Nokia Corp. (NYSE: NOK) today warned that revenues and operating margin for devices and services will be lower than expected in the second quarter and that it expects its mobile device value market share to shrink this year as it fights to fend off rivals like Apple Inc. (Nasdaq: AAPL).

Nokia's share price slumped 9 percent on the Helsinki stock exchange on the news.

The Finnish phone maker said several factors have had a bigger negative effect on the business than previously expected, including competition at the high end of the market, a shift to "somewhat lower gross margin products," and, to top it all off, the depreciation of the euro, which has affected the company's cost of goods sold, operating expenses, and global pricing tactics.

The timing of Nokia's second-quarter profit warning is painfully ironic given that it comes the day after consumers flocked to pre-order Apple's new iPhone 4. (See Does iPhone 4 Dash Nokia's High-End Hopes? )

Nokia said it expected second-quarter revenues to come in at the lower end or below its previously expected range of €6.7 billion (US$8.2 billion) to €7.2 billion ($8.2 billion) due to lower average selling prices and device volumes.

The company said second-quarter operating margins will be slightly below or at the lower end of its previously expected range of 9 percent to 12 percent.

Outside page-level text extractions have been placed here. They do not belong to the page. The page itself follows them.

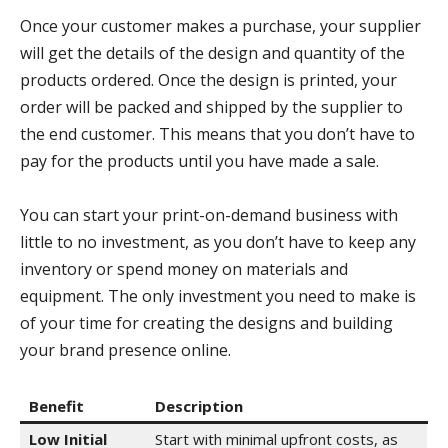
Once your customer makes a purchase, your supplier
will get the details of the design and quantity of the
products ordered. Once the design is printed, your
order will be packed and shipped by the supplier to
the end customer. This means that you don’t have to
pay for the products until you have made a sale.
You can start your print-on-demand business with
little to no investment, as you don’t have to keep any
inventory or spend money on materials and
equipment. The only investment you need to make is
of your time for creating the designs and building
your brand presence online.
Benefit
Description
Low Initial
Start with minimal upfront costs, as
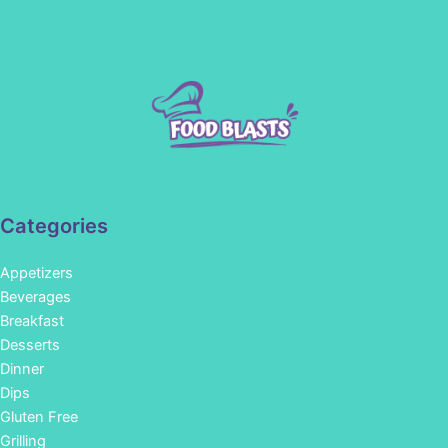
Categories
Appetizers
Beverages
Breakfast
Desserts
Dinner
Dips
Gluten Free
Grilling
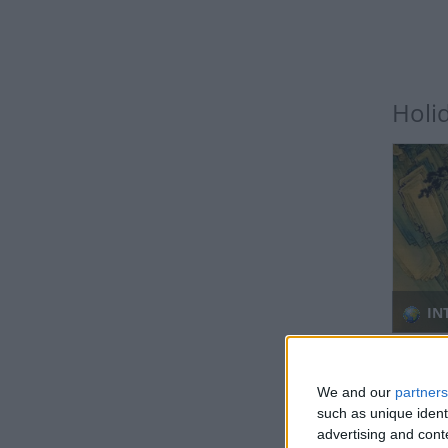
Holi
IN
Regio
We and our
partners
such as unique ident
advertising and con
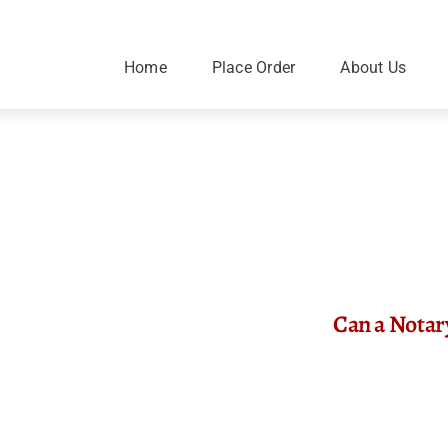
Skip
to
content
Home
Place Order
About Us
Can a Notar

Nokia also lowered the outlook for its mobile device value market share, which refers to the percentage of revenue derived from products sold. The company had expected higher device value market share this year compared with last year, but now the company says its device value market share in 2010 will be lower than in 2009. This is mainly due to the "competitive situation at the high-end of the market and shifts in product mix," the company said in a statement.

Nokia is going through a "painful product transition at the high end," said Nokia CFO Timo Ihamuotila on a call with media and analysts today. "There's bigger pressure on the N-series... the higher end of our touch portfolio." (See Nokia's Not Giving Up on Symbian, Gadget Watch: Nokia Has Symbian 3 Phone, and Smartphone Showdown: Nokia Ships N900.)

The company has not changed its view on overall industry device volumes and its share of the device market, however. Nokia still expects device volumes to be up 10 percent this year compared with 2009, and Nokia still expects its device volume market share to be flat this year, compared with last year. (See Nokia: Device Volumes up 10% in 2010.)